# [Your task]
Answer with one number only: how many lines in this material contain the word "Frankfurt"?
:::
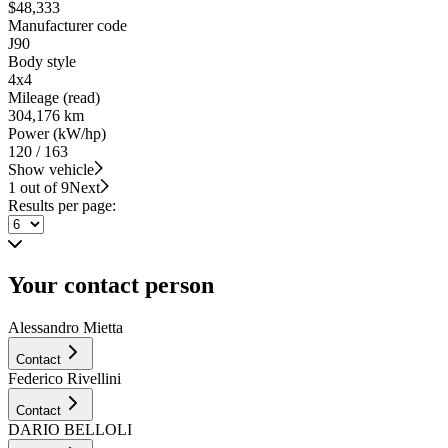
$48,333
Manufacturer code
J90
Body style
4x4
Mileage (read)
304,176 km
Power (kW/hp)
120 / 163
Show vehicle
1 out of 9
Next
Results per page:
Your contact person
Alessandro Mietta
Contact
Federico Rivellini
Contact
DARIO BELLOLI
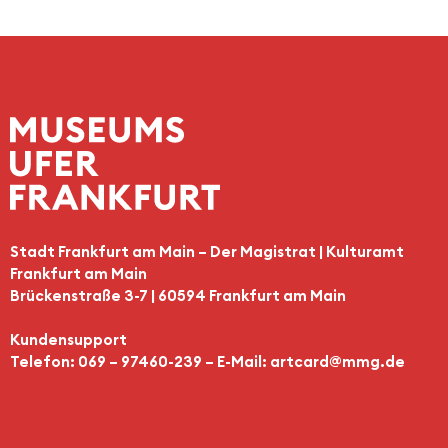
Stadt Frankfurt am Main – Der Magistrat | Kulturamt
Frankfurt am Main
Brückenstraße 3-7 | 60594 Frankfurt am Main
Kundensupport
Telefon: 069 – 97460-239 – E-Mail:
artcard@mmg.de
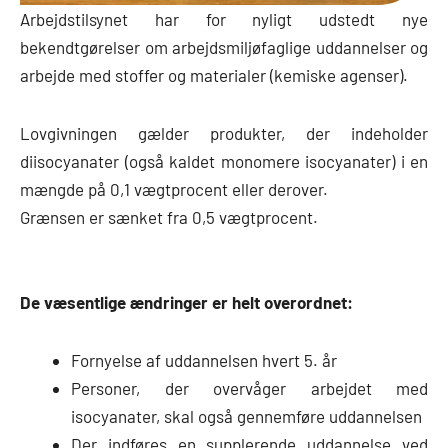
Arbejdstilsynet har for nyligt udstedt nye
bekendtgørelser om arbejdsmiljøfaglige uddannelser og
arbejde med stoffer og materialer (kemiske agenser).
Lovgivningen gælder produkter, der indeholder
diisocyanater (også kaldet monomere isocyanater) i en
mængde på 0,1 vægtprocent eller derover.
Grænsen er sænket fra 0,5 vægtprocent.
De væsentlige ændringer er helt overordnet:
Fornyelse af uddannelsen hvert 5. år
Personer, der overvåger arbejdet med
isocyanater, skal også gennemføre uddannelsen
Der indføres en supplerende uddannelse ved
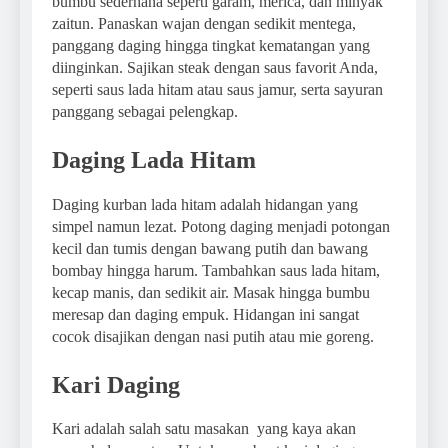
bumbu sederhana seperti garam, merica, dan minyak
zaitun. Panaskan wajan dengan sedikit mentega,
panggang daging hingga tingkat kematangan yang
diinginkan. Sajikan steak dengan saus favorit Anda,
seperti saus lada hitam atau saus jamur, serta sayuran
panggang sebagai pelengkap.
Daging Lada Hitam
Daging kurban lada hitam adalah hidangan yang
simpel namun lezat. Potong daging menjadi potongan
kecil dan tumis dengan bawang putih dan bawang
bombay hingga harum. Tambahkan saus lada hitam,
kecap manis, dan sedikit air. Masak hingga bumbu
meresap dan daging empuk. Hidangan ini sangat
cocok disajikan dengan nasi putih atau mie goreng.
Kari Daging
Kari adalah salah satu masakan yang kaya akan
:::
# [Task output]
3